Est Congo: dopo lo stato d’assedio arriva la forza regionale

Image Border Editor: https://www.tuxpi.com/photo-effects/bordersLo scorso 8 aprile la Repubblica democratica del Congo (RdC) si è formalmente unita alla Comunità economica dell’Africa orientale (Eac), diventando il settimo stato partner dell’organismo che già riuniva Burundi, Kenya, Ruanda, Sud Sudan, Tanzania e Uganda. Con la nuova entrata, l’Eac ha raddoppiato la sua estensione territoriale e ha accolto 90 milioni di congolesi all’interno del blocco regionale, che già contava circa 200 milioni di abitanti. Un importante incremento di popolazione che, secondo le previsioni degli economisti, consentirà al mercato unico dell’Africa orientale di ampliare le prospettive di crescita delle esportazioni e degli scambi internazionali. L’adesione della RdC alla comunità economica africana ha invece già prodotto i suoi effetti nell’ambito della sicurezza.

Lo scorso 21 aprile, i sette membri dell’Eac hanno deciso di istituire una forza militare regionale per affrontare la pervasiva e costante minaccia dei gruppi armati, che da decenni destabilizzano la parte orientale della RdC.

Nonostante i miliardi di dollari spesi dalle Nazioni unite per dispiegare, dal 1999, sul territorio la missione di stabilizzazione Monusco, più di 120 gruppi ribelli continuano a operare nelle foreste orientali, lungo il confine con Uganda e Ruanda, quasi due decenni dopo la fine ufficiale di quella che l’allora segretario di stato americano Madaleine Albright definì la prima guerra mondiale africana (1998-2003, vi parteciparono dalla parte del governo di Kinshasa Zimbabwe, Angola, Ciad, Sudan Namibia e dall’altra Burundi e Ruanda) nel vasto paese dell’Africa centrale.
......
IL COMPITO
Restituisci senza alcuna modifica il passo dell'articolo sull'Est Congo che comincia con "Lo scorso 21" e termina con "paese dell’Africa centrale.". Le righe non hanno alcun ruolo in questo lavoro.

MATERIALE FORNITO
......
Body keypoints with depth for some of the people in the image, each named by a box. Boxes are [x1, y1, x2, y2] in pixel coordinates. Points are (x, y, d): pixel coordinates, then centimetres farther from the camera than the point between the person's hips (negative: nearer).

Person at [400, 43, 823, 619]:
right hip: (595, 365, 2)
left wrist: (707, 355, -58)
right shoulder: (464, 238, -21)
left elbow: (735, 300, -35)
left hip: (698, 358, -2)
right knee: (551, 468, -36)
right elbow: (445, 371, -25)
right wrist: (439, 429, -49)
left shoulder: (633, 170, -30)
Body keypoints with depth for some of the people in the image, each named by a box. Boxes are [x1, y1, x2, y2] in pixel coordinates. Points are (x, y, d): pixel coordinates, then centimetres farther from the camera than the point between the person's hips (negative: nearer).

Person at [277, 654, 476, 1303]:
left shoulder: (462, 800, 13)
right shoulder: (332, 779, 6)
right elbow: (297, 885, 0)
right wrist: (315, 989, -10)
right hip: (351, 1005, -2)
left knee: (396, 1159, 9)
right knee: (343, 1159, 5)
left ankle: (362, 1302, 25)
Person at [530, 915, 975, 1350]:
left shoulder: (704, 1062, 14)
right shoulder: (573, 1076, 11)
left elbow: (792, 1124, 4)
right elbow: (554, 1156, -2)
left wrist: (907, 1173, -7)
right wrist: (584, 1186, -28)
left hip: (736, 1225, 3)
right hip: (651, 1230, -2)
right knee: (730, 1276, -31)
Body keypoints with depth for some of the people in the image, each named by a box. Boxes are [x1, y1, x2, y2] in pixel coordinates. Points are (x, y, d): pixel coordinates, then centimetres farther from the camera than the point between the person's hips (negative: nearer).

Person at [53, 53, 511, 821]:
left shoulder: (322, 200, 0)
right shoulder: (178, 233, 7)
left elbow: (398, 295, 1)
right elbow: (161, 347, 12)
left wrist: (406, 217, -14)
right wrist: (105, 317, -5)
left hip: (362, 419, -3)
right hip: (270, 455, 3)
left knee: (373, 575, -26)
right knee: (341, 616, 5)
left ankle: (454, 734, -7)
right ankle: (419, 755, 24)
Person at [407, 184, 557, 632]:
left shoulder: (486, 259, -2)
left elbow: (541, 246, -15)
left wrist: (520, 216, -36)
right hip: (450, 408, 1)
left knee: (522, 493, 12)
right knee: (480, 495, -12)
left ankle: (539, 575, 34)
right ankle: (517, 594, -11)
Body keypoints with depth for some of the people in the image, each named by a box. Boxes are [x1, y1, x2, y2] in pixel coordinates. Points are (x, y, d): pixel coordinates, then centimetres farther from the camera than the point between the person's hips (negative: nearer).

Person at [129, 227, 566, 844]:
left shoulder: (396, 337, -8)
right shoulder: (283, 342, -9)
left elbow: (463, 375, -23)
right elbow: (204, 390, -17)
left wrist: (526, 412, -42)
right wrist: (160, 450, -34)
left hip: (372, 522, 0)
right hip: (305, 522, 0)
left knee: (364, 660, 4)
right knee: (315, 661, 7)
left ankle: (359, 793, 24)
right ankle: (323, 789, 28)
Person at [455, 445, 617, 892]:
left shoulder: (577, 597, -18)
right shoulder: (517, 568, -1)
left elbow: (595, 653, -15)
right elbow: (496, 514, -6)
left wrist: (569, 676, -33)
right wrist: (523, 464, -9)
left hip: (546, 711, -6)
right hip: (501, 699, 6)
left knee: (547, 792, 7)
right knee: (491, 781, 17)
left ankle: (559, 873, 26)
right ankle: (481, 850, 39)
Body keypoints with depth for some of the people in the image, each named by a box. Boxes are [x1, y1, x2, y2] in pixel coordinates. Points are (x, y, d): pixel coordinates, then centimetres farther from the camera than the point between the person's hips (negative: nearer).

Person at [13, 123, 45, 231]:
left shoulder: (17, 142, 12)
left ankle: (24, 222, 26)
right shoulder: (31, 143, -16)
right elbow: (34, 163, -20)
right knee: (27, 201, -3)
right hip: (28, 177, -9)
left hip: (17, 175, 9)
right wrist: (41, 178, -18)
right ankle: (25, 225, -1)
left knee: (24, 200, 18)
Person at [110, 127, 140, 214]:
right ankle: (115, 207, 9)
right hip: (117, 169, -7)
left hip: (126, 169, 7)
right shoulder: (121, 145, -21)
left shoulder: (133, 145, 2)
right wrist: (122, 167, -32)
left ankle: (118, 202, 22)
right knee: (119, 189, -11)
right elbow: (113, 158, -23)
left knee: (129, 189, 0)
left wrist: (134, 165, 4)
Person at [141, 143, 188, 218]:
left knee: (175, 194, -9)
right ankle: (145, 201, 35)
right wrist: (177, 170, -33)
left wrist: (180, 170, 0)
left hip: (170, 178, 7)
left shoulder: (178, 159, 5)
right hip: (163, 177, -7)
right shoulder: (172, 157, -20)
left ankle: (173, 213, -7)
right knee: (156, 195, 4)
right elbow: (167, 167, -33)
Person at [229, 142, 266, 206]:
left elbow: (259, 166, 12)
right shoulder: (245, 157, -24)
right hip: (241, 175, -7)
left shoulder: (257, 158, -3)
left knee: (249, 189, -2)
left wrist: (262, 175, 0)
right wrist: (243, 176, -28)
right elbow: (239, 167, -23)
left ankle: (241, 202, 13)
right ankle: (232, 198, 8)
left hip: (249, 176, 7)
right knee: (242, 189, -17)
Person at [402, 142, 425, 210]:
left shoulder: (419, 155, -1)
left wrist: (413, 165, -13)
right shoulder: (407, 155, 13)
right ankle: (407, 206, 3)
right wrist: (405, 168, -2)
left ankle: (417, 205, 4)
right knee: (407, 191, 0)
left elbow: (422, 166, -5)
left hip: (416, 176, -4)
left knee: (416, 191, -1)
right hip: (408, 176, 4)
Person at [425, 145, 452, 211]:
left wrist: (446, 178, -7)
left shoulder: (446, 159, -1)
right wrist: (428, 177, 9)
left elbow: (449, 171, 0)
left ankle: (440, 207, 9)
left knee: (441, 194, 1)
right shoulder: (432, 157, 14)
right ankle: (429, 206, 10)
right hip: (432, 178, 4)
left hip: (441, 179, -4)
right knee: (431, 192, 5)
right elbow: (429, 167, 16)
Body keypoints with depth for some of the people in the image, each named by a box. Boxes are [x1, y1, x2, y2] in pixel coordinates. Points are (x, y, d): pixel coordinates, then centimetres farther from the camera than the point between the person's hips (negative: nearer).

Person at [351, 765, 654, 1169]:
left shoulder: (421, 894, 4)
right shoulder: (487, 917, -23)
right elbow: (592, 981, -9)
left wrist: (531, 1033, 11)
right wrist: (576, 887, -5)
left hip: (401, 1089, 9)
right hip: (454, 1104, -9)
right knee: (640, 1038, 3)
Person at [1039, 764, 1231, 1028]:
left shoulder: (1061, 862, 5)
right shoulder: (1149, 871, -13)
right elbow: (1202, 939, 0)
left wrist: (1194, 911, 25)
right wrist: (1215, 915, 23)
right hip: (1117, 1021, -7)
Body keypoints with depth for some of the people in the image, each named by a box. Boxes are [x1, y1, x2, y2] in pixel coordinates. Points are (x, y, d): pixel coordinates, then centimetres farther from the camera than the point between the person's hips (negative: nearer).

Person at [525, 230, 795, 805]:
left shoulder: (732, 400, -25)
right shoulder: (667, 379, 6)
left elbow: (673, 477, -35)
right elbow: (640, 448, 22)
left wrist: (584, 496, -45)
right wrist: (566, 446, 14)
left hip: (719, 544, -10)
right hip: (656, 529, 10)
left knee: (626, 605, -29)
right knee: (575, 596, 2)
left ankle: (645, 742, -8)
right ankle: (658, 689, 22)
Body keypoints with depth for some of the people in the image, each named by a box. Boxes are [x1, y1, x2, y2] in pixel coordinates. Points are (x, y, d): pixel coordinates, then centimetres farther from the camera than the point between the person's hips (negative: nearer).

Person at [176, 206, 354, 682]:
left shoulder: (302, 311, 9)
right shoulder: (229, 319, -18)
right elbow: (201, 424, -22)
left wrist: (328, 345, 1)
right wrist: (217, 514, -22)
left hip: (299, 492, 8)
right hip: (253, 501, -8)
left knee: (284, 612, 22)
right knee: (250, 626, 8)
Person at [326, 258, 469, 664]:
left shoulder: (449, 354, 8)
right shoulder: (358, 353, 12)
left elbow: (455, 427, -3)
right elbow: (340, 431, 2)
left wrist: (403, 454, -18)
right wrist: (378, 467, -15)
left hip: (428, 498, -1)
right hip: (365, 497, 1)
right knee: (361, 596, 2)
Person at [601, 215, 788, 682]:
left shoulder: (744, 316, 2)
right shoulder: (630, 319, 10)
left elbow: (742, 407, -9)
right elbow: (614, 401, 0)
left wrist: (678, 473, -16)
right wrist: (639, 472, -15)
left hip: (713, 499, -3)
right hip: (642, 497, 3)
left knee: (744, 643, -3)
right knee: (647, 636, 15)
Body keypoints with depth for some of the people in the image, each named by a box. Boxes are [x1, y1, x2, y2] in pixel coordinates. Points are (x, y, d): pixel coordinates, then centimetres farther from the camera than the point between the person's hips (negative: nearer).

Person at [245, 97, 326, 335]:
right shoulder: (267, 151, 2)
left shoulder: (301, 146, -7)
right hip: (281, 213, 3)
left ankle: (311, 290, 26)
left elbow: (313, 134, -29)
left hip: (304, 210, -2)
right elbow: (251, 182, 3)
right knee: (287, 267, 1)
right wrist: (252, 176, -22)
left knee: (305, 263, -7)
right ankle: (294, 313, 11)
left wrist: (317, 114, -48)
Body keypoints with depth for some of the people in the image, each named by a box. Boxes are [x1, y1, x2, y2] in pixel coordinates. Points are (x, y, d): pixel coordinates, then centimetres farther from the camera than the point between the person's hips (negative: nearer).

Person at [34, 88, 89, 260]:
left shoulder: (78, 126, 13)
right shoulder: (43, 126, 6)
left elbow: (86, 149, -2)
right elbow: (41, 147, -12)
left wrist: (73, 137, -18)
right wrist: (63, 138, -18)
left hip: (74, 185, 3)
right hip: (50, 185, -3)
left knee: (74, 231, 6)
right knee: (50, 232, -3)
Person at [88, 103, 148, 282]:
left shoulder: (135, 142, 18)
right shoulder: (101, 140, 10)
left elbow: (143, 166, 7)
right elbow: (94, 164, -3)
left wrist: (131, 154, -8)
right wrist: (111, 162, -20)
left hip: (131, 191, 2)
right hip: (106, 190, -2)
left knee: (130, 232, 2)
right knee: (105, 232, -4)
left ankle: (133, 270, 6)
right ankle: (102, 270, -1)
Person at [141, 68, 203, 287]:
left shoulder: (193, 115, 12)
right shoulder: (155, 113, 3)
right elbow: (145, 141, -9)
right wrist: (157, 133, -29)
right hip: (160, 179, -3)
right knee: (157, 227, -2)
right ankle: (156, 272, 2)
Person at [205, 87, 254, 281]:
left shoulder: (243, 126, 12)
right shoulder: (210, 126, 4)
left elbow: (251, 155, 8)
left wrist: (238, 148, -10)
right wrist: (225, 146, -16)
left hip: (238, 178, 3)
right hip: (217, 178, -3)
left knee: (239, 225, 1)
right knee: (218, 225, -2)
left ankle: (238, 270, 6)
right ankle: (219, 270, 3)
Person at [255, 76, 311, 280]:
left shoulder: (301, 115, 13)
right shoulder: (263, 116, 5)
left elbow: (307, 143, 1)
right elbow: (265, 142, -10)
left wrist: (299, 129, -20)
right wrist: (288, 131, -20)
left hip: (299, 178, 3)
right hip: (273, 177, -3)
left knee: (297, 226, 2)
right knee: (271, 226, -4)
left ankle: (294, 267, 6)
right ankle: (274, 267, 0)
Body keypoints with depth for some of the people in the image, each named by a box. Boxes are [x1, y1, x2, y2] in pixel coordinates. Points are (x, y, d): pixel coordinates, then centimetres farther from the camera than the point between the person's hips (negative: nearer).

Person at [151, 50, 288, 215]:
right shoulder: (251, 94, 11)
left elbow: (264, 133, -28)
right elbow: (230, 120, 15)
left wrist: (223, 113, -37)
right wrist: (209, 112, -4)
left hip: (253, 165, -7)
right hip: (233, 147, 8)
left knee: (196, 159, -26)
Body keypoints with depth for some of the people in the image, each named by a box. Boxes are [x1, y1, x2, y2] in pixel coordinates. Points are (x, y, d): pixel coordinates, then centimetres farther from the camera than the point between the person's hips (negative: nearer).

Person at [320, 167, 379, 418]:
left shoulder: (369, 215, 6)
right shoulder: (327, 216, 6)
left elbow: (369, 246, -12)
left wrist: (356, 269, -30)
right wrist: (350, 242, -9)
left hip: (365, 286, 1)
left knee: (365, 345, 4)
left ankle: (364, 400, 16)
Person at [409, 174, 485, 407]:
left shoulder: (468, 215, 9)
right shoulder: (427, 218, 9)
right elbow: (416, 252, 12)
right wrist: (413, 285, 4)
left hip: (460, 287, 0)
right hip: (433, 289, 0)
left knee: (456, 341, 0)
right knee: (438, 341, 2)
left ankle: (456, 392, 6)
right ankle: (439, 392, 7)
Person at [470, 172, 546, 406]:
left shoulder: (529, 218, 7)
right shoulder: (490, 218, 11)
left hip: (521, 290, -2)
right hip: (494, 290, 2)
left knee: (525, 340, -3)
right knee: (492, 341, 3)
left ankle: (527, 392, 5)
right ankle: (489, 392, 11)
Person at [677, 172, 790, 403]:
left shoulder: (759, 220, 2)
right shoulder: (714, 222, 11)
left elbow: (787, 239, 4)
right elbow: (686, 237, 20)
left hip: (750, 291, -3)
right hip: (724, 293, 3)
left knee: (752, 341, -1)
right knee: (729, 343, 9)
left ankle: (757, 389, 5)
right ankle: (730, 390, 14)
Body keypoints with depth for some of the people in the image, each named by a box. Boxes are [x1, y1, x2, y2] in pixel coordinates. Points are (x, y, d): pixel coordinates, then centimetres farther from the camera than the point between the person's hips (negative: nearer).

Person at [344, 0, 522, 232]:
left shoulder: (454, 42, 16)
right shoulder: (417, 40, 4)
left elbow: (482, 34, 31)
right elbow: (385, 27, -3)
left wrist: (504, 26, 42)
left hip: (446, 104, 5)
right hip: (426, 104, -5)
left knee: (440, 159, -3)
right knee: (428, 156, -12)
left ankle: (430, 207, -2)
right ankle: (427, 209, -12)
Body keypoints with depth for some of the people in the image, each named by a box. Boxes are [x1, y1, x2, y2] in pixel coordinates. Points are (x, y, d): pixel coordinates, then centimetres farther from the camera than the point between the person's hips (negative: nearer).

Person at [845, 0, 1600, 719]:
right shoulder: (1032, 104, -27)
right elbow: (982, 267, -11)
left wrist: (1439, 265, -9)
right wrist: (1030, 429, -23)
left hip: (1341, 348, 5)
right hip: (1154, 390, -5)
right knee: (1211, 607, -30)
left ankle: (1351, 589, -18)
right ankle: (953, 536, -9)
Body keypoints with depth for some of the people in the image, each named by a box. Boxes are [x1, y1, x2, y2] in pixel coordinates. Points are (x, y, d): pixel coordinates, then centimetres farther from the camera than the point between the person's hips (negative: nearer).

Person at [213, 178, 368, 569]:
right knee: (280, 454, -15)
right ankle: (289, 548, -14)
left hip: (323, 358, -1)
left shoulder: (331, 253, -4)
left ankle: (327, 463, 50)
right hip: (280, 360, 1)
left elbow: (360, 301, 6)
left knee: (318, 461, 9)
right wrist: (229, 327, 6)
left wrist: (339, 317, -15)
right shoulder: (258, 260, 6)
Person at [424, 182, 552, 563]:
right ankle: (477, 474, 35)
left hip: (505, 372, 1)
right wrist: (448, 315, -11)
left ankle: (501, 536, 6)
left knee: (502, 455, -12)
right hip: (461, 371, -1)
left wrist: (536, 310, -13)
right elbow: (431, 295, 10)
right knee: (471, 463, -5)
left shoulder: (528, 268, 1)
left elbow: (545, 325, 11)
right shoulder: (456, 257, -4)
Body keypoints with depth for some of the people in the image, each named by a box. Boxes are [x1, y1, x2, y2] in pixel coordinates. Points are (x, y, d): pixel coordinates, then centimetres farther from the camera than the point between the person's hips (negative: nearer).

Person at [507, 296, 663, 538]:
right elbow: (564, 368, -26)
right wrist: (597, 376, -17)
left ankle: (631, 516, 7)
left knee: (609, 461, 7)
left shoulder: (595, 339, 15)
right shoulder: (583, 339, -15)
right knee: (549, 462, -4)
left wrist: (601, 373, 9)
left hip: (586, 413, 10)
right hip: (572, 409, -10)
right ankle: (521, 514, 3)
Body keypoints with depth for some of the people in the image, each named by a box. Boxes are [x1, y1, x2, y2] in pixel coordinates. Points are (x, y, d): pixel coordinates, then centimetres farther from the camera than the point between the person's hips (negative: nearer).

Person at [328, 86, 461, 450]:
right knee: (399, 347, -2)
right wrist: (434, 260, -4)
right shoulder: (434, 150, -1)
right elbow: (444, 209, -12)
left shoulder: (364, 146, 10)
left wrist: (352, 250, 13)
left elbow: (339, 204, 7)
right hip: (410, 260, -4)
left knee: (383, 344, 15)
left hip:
......
RISPOSTA
Lo scorso 21 aprile, i sette membri dell’Eac hanno deciso di istituire una forza militare regionale per affrontare la pervasiva e costante minaccia dei gruppi armati, che da decenni destabilizzano la parte orientale della RdC.

Nonostante i miliardi di dollari spesi dalle Nazioni unite per dispiegare, dal 1999, sul territorio la missione di stabilizzazione Monusco, più di 120 gruppi ribelli continuano a operare nelle foreste orientali, lungo il confine con Uganda e Ruanda, quasi due decenni dopo la fine ufficiale di quella che l’allora segretario di stato americano Madaleine Albright definì la prima guerra mondiale africana (1998-2003, vi parteciparono dalla parte del governo di Kinshasa Zimbabwe, Angola, Ciad, Sudan Namibia e dall’altra Burundi e Ruanda) nel vasto paese dell’Africa centrale.